Why Are We Still Talking About Pay Equity In 2008?
By Bob Simpson at Apr 26, 2008
I still have my old green 59 cents button around somewhere. That relic symbolized the female pay gap in the early 1970's. I can't help feeling we should have done a lot better over the past decades.
We are up to 77 cents for all women workers, but an embarrassing 63 cents for African American women and only 52 cents for our Latina sisters. I'm not much good at statistics, but I think I can spot a major racial as well as gender gap here.
Fortunately, there is now an important discussion going on in the feminist movement about the inter-relationship of race and gender. It's sometimes hard to watch because it's a painful subject in so many ways. But it's a necessary conversation even when the volume rises and some people flee the room.
I've read of longterm friendships put on hold, blogs going offline, angry denunciations that accused people of being traitors and worse.
Much of this is a spillover from the Democratic primary where I've seen ugly public displays of racism and sexism from people I once respected. Recently Yahoo News published a story about how Obama supporters are having their sisterhood questioned.
The feminist blogosphere is in the midst of a battle over racism that is shocking because these issues have come up so many times before in American history. It reminds me of that oft said cynical history teacher's refrain,"The only thing we learn from history is that nobody ever learns anything from history."

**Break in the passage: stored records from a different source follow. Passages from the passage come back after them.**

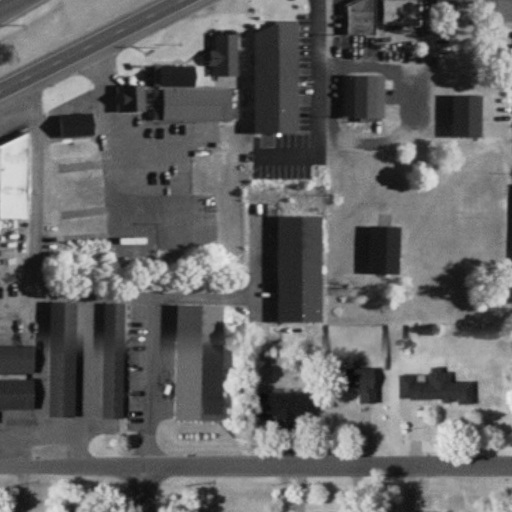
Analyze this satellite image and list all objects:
building: (456, 2)
road: (503, 3)
road: (10, 5)
building: (398, 14)
building: (360, 19)
road: (94, 48)
building: (220, 69)
building: (174, 78)
building: (363, 99)
building: (133, 100)
building: (192, 107)
road: (412, 108)
road: (317, 109)
building: (466, 118)
building: (73, 128)
building: (87, 168)
building: (210, 170)
road: (119, 172)
building: (13, 182)
road: (36, 218)
building: (383, 252)
building: (299, 271)
road: (120, 297)
building: (17, 359)
building: (62, 361)
building: (114, 362)
building: (199, 364)
building: (362, 383)
building: (434, 388)
building: (16, 394)
road: (40, 405)
building: (286, 405)
road: (60, 435)
road: (255, 466)
road: (144, 489)
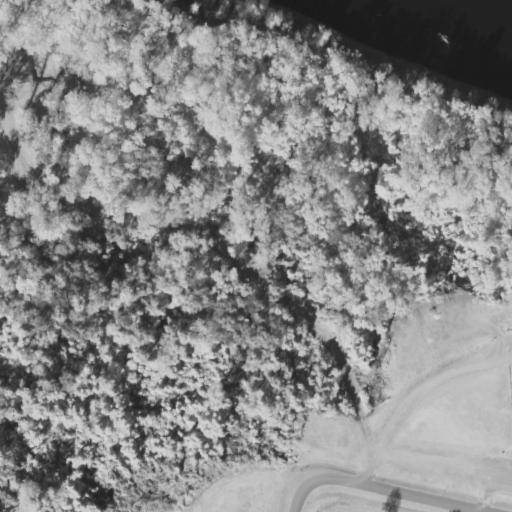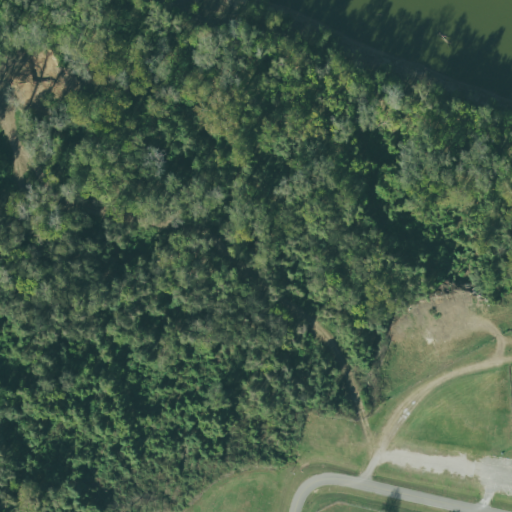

Still, for those of you who grew up with sisters, you know that you argued with them as part of your family dynamics. For those of you who grew up with brothers, you know that you argued with them too. I sure argued with my brother and sister. That's just part of the human condition.
But sometimes our family arguments end in total estrangement because the differences are irreconcilable. We don't have to agree with, like or even respect everyone who stands beside us in our social movements.
In fact that's probably the greatest strength of any social movement, being able to stand beside people we couldn't stand to be around at any other time...and also learning that our allies on a particular issue may not be our allies on 99 others.
It's also the only way to win the battle for women's pay equity. Or anything else for that matter.